Record excerpts: Begin

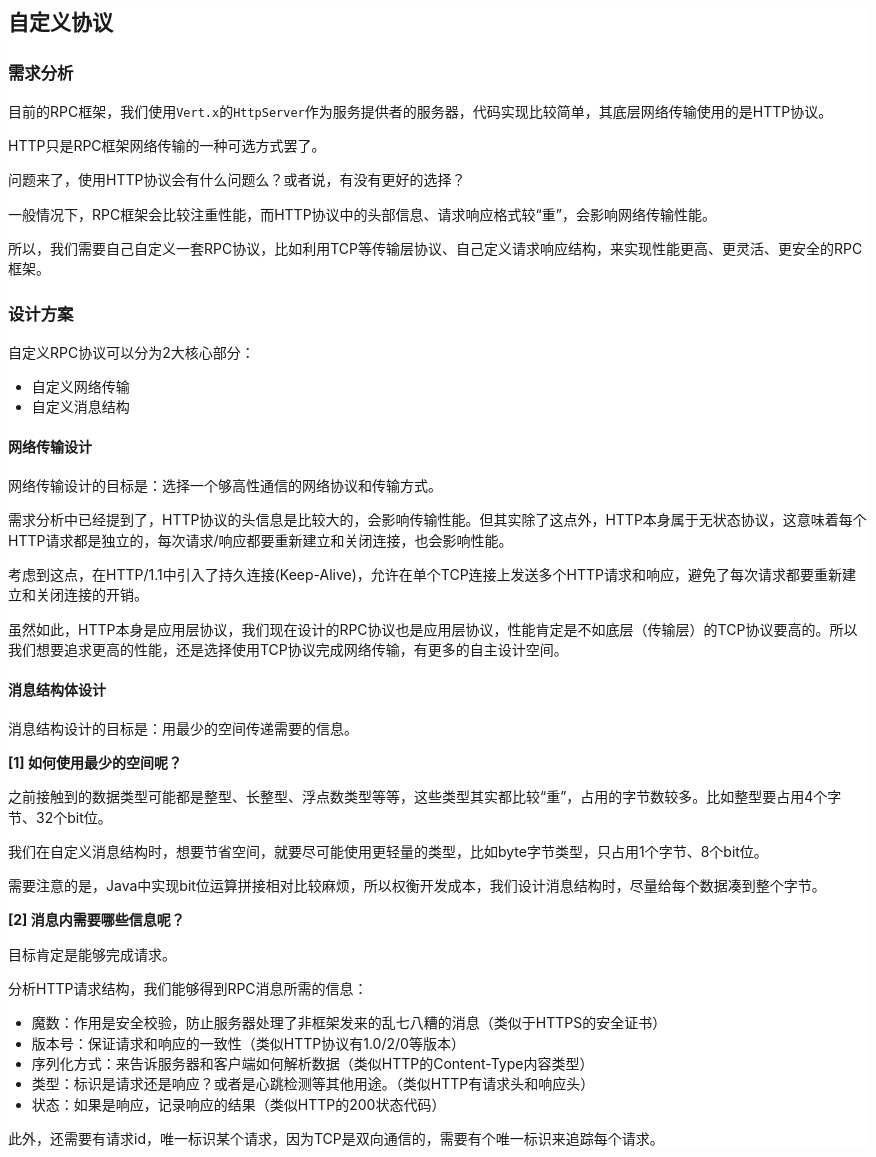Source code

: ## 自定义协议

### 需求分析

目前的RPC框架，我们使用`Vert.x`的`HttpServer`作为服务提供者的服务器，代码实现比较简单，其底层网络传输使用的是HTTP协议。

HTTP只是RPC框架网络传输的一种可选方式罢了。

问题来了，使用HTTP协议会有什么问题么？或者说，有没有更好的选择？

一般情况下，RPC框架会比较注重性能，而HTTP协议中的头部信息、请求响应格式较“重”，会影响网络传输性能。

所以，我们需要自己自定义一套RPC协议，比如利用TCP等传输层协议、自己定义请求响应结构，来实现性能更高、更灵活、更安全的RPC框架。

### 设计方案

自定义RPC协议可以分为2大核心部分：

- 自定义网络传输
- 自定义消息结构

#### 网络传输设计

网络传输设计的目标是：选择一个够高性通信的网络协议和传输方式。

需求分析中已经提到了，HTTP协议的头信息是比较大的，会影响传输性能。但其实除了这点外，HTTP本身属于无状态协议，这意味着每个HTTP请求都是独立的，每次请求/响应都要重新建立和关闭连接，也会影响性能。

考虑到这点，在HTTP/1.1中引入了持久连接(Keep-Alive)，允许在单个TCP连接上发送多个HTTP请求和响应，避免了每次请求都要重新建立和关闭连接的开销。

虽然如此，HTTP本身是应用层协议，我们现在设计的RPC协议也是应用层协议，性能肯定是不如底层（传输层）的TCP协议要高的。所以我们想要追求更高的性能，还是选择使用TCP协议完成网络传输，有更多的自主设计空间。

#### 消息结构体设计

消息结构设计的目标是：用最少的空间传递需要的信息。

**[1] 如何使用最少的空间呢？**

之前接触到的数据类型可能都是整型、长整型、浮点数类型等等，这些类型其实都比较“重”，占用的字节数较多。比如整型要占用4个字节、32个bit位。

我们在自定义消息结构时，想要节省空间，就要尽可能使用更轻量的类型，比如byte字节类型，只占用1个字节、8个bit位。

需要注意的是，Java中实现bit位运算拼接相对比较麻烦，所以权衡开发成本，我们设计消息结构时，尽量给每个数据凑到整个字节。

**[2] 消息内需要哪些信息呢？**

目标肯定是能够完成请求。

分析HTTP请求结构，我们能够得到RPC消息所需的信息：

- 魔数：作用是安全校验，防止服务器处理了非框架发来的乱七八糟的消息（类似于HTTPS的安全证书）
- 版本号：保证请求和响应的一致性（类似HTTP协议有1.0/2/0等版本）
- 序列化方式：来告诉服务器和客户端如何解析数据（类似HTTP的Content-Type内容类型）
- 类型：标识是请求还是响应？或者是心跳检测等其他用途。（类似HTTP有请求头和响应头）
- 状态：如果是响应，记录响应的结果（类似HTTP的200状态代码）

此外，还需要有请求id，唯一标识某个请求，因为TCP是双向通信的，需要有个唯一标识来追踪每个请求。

Record excerpts: End
Record excerpts: Begin

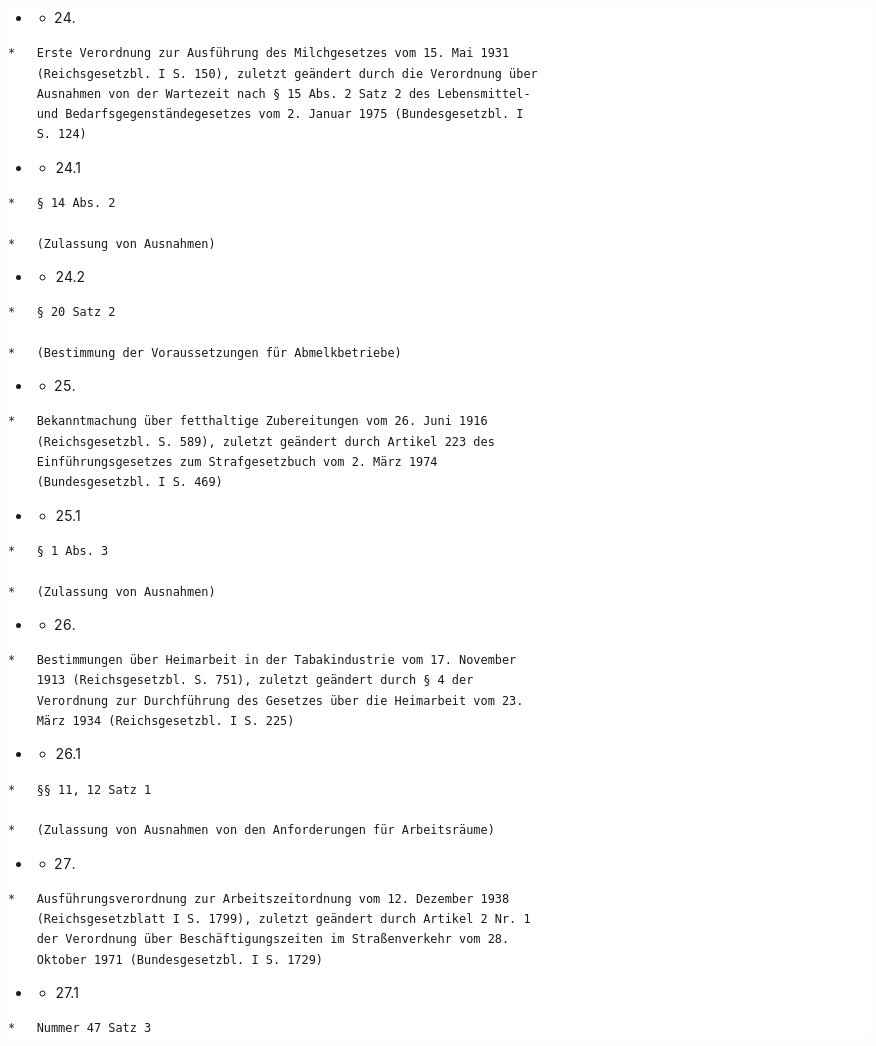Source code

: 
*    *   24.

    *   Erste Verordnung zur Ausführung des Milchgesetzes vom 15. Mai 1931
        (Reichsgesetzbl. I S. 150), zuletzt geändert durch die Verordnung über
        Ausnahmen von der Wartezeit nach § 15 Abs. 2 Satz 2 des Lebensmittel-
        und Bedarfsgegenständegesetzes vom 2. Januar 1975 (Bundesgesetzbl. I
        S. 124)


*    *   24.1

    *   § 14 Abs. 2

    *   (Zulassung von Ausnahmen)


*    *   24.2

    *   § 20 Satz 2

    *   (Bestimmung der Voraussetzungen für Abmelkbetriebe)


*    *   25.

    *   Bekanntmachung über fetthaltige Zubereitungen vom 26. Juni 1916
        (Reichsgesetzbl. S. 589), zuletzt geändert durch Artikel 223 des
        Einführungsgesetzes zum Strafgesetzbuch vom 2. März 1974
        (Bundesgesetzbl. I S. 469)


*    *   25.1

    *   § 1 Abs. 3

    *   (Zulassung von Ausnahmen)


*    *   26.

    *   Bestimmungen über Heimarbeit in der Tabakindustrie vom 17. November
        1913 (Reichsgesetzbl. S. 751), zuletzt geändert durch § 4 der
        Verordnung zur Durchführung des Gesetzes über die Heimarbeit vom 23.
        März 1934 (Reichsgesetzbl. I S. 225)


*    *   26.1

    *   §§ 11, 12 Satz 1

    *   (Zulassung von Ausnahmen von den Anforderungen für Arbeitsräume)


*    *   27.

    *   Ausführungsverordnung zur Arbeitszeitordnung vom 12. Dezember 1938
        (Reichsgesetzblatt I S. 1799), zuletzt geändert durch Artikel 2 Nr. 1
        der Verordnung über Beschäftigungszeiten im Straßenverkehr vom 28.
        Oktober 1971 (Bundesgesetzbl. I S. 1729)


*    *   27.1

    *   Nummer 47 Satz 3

Record excerpts: End

What is required: Where a line above contains the string "März", copy that line.

Answer area:
        Einführungsgesetzes zum Strafgesetzbuch vom 2. März 1974
        März 1934 (Reichsgesetzbl. I S. 225)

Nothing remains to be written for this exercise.